What is needed here is every entry, retyped exactly.

────────────────────

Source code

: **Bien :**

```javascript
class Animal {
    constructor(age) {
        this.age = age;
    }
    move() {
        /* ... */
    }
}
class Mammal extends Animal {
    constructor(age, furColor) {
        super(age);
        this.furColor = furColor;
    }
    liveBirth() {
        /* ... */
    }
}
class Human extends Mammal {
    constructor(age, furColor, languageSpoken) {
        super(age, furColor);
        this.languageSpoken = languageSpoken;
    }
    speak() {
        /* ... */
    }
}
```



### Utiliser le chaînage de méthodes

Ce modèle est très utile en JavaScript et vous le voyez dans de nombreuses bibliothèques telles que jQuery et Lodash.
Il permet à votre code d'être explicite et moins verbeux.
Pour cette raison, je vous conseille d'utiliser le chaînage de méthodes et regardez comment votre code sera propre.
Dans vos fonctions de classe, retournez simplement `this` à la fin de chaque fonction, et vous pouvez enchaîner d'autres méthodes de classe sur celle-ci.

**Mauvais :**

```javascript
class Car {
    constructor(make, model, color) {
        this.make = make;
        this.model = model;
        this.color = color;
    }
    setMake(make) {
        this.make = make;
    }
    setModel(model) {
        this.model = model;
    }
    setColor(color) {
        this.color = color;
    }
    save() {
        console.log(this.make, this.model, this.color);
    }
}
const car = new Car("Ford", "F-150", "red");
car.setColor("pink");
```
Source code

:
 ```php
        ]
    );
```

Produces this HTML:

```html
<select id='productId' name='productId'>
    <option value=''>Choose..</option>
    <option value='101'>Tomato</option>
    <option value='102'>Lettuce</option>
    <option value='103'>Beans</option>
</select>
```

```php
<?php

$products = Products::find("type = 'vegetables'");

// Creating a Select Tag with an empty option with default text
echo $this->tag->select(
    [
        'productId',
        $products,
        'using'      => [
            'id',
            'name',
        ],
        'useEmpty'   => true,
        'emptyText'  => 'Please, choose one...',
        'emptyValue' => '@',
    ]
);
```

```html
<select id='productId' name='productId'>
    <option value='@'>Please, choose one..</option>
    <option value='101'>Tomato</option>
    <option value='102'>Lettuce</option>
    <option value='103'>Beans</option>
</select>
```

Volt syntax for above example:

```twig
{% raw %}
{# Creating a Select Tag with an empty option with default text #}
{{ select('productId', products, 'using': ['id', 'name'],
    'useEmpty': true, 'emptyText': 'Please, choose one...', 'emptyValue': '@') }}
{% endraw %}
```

────────────────────

## [Response area]
Source code

: **Bien :**

```javascript
class Animal {
    constructor(age) {
        this.age = age;
    }
    move() {
        /* ... */
    }
}
class Mammal extends Animal {
    constructor(age, furColor) {
        super(age);
        this.furColor = furColor;
    }
    liveBirth() {
        /* ... */
    }
}
class Human extends Mammal {
    constructor(age, furColor, languageSpoken) {
        super(age, furColor);
        this.languageSpoken = languageSpoken;
    }
    speak() {
        /* ... */
    }
}
```



### Utiliser le chaînage de méthodes

Ce modèle est très utile en JavaScript et vous le voyez dans de nombreuses bibliothèques telles que jQuery et Lodash.
Il permet à votre code d'être explicite et moins verbeux.
Pour cette raison, je vous conseille d'utiliser le chaînage de méthodes et regardez comment votre code sera propre.
Dans vos fonctions de classe, retournez simplement `this` à la fin de chaque fonction, et vous pouvez enchaîner d'autres méthodes de classe sur celle-ci.

**Mauvais :**

```javascript
class Car {
    constructor(make, model, color) {
        this.make = make;
        this.model = model;
        this.color = color;
    }
    setMake(make) {
        this.make = make;
    }
    setModel(model) {
        this.model = model;
    }
    setColor(color) {
        this.color = color;
    }
    save() {
        console.log(this.make, this.model, this.color);
    }
}
const car = new Car("Ford", "F-150", "red");
car.setColor("pink");
```
Source code

:
 ```php
        ]
    );
```

Produces this HTML:

```html
<select id='productId' name='productId'>
    <option value=''>Choose..</option>
    <option value='101'>Tomato</option>
    <option value='102'>Lettuce</option>
    <option value='103'>Beans</option>
</select>
```

```php
<?php

$products = Products::find("type = 'vegetables'");

// Creating a Select Tag with an empty option with default text
echo $this->tag->select(
    [
        'productId',
        $products,
        'using'      => [
            'id',
            'name',
        ],
        'useEmpty'   => true,
        'emptyText'  => 'Please, choose one...',
        'emptyValue' => '@',
    ]
);
```

```html
<select id='productId' name='productId'>
    <option value='@'>Please, choose one..</option>
    <option value='101'>Tomato</option>
    <option value='102'>Lettuce</option>
    <option value='103'>Beans</option>
</select>
```

Volt syntax for above example:

```twig
{% raw %}
{# Creating a Select Tag with an empty option with default text #}
{{ select('productId', products, 'using': ['id', 'name'],
    'useEmpty': true, 'emptyText': 'Please, choose one...', 'emptyValue': '@') }}
{% endraw %}
```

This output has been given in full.